> **Problems and tasks**
1. Summarize the commit email in two sentences.
2. In the commit email, reproduce the passage from "This is a problem" to "insertions(+), 12 deletions(-)" word for word.

> **Selected extract**

You are viewing a plain text version of this content. The canonical link for it is here.
Posted to commits@airflow.apache.org by as...@apache.org on 2021/03/15 10:16:44 UTC
[airflow-ci-infra] 01/01: Upload job output logs to Cloudwatch too
This is an automated email from the ASF dual-hosted git repository.
ash pushed a commit to branch upload-task-logs-cloudwatch-too
in repository https://gitbox.apache.org/repos/asf/airflow-ci-infra.git
commit e46584050bc8c21178c1254655758f6c99f45e1d
Author: Ash Berlin-Taylor <as...@firemirror.com>
AuthorDate: Mon Mar 15 10:14:45 2021 +0000
Upload job output logs to Cloudwatch too
We have some cases where logs aren't being uploaded to Github, which
makes debugging failures hard.
This is a problem with GitHub's hosted runners too, but for self-hosted
runners we can at least do something about it
---
cloud-init.yml | 60 ++++++++++++++++++++++++++++++++++++++++++++++------------
1 file changed, 48 insertions(+), 12 deletions(-)
diff --git a/cloud-init.yml b/cloud-init.yml
index b52aedd..e65b954 100644
--- a/cloud-init.yml
+++ b/cloud-init.yml
@@ -231,6 +231,15 @@ write_files:
type = "journald"
include_units = ["actions.runner.service", "actions.runner-supervisor.service"]
+ [transforms.without_systemd_fields]
+ type = "remove_fields"

> **Supplied data**
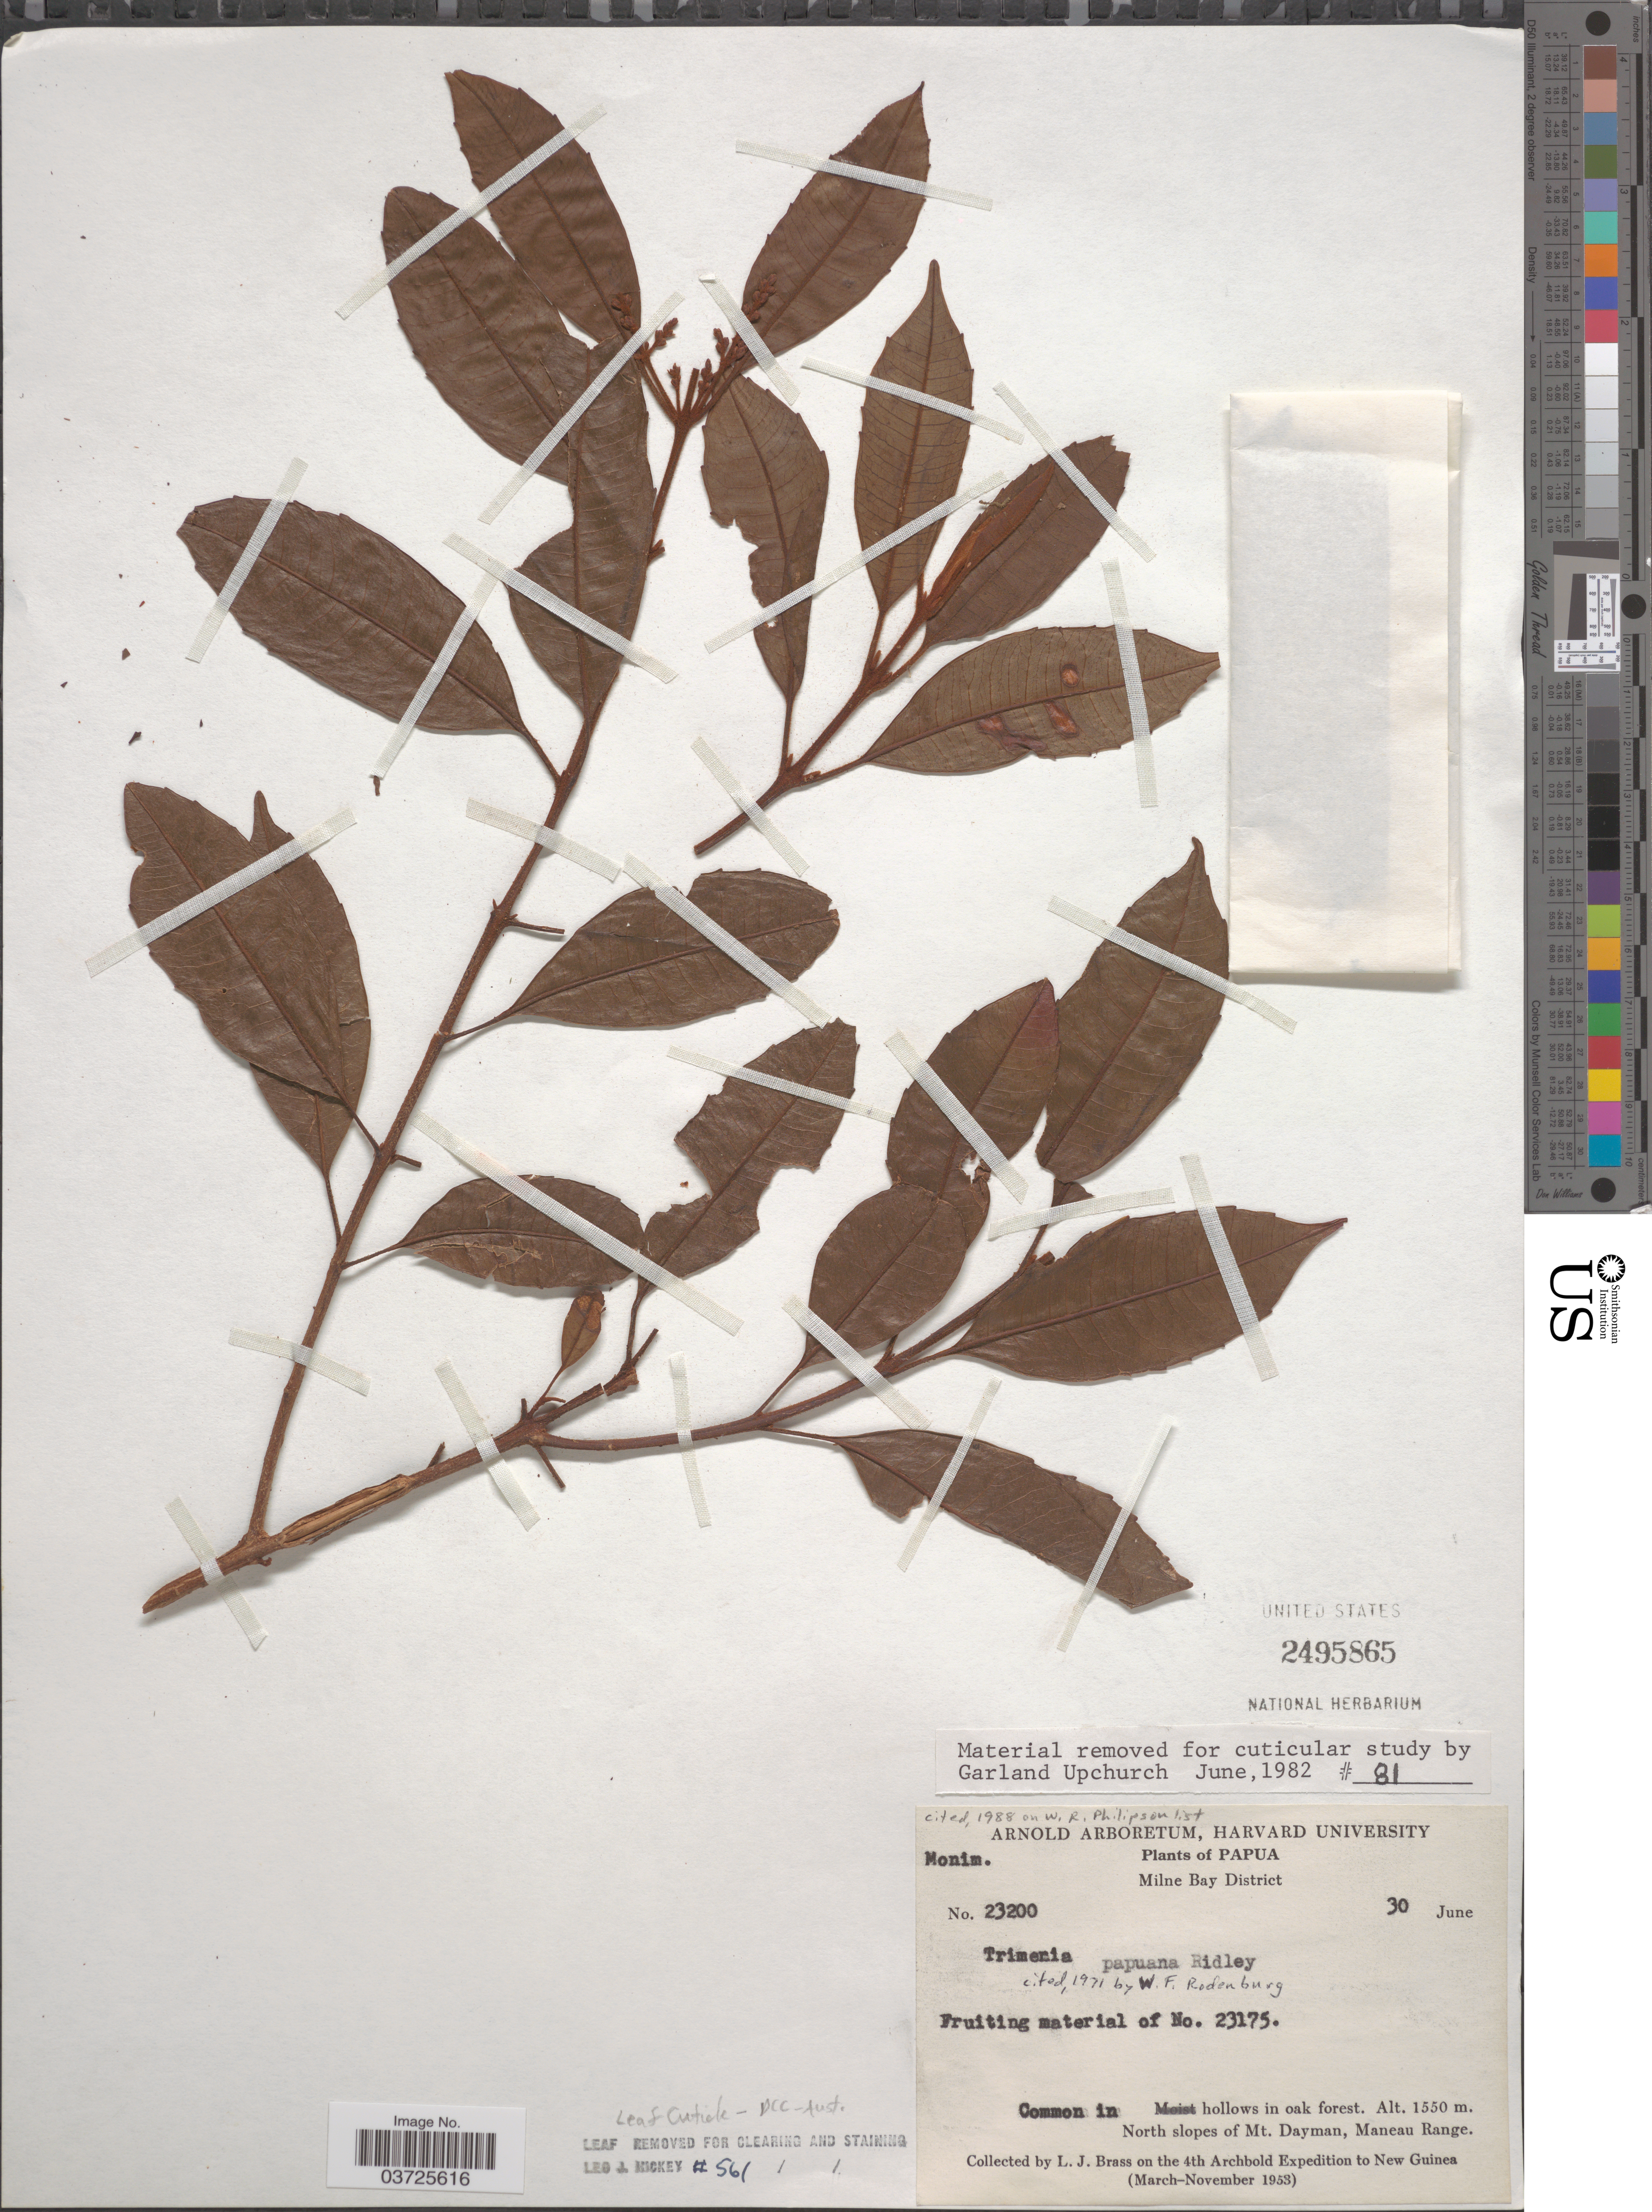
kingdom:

* * *

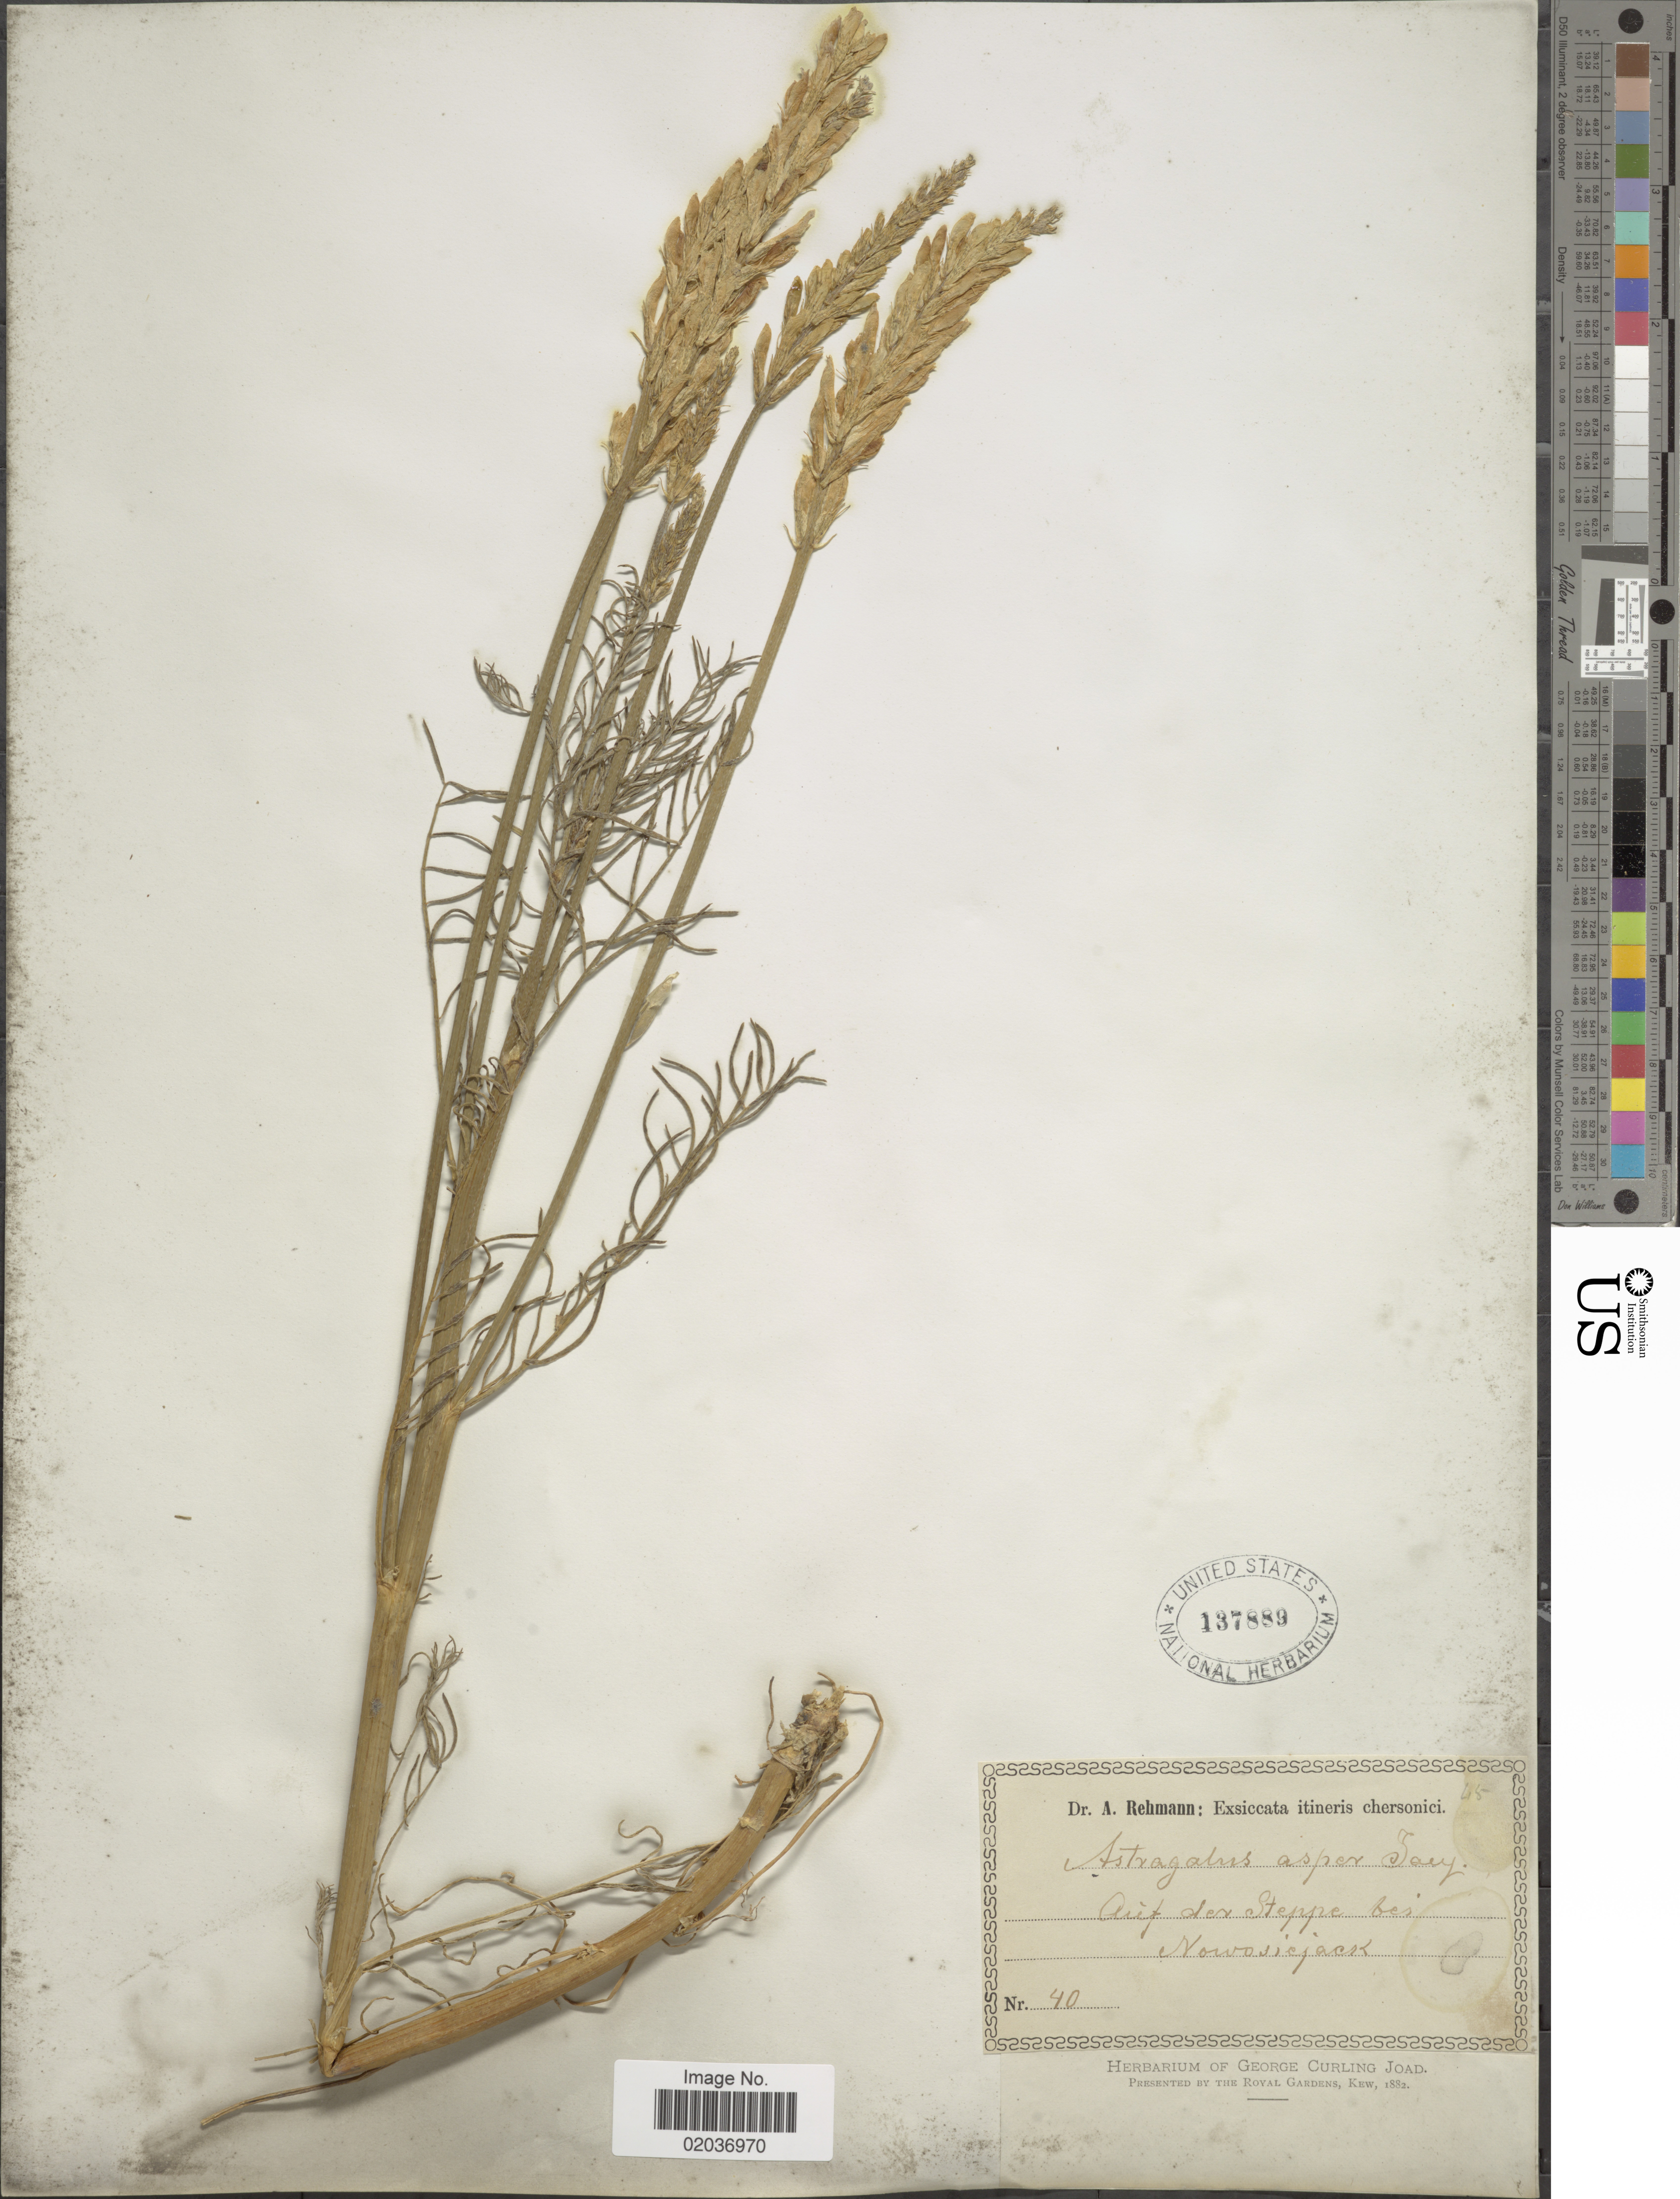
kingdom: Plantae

> **Expected answers**
1. Ash Berlin-Taylor pushed a commit to the airflow-ci-infra repository that uploads job output logs to Cloudwatch, because in some cases logs aren't being uploaded to GitHub, which makes debugging failures hard. The change touches one file, cloud-init.yml, with 48 insertions and 12 deletions.

2.
This is a problem with GitHub's hosted runners too, but for self-hosted
runners we can at least do something about it
---
cloud-init.yml | 60 ++++++++++++++++++++++++++++++++++++++++++++++------------
1 file changed, 48 insertions(+), 12 deletions(-)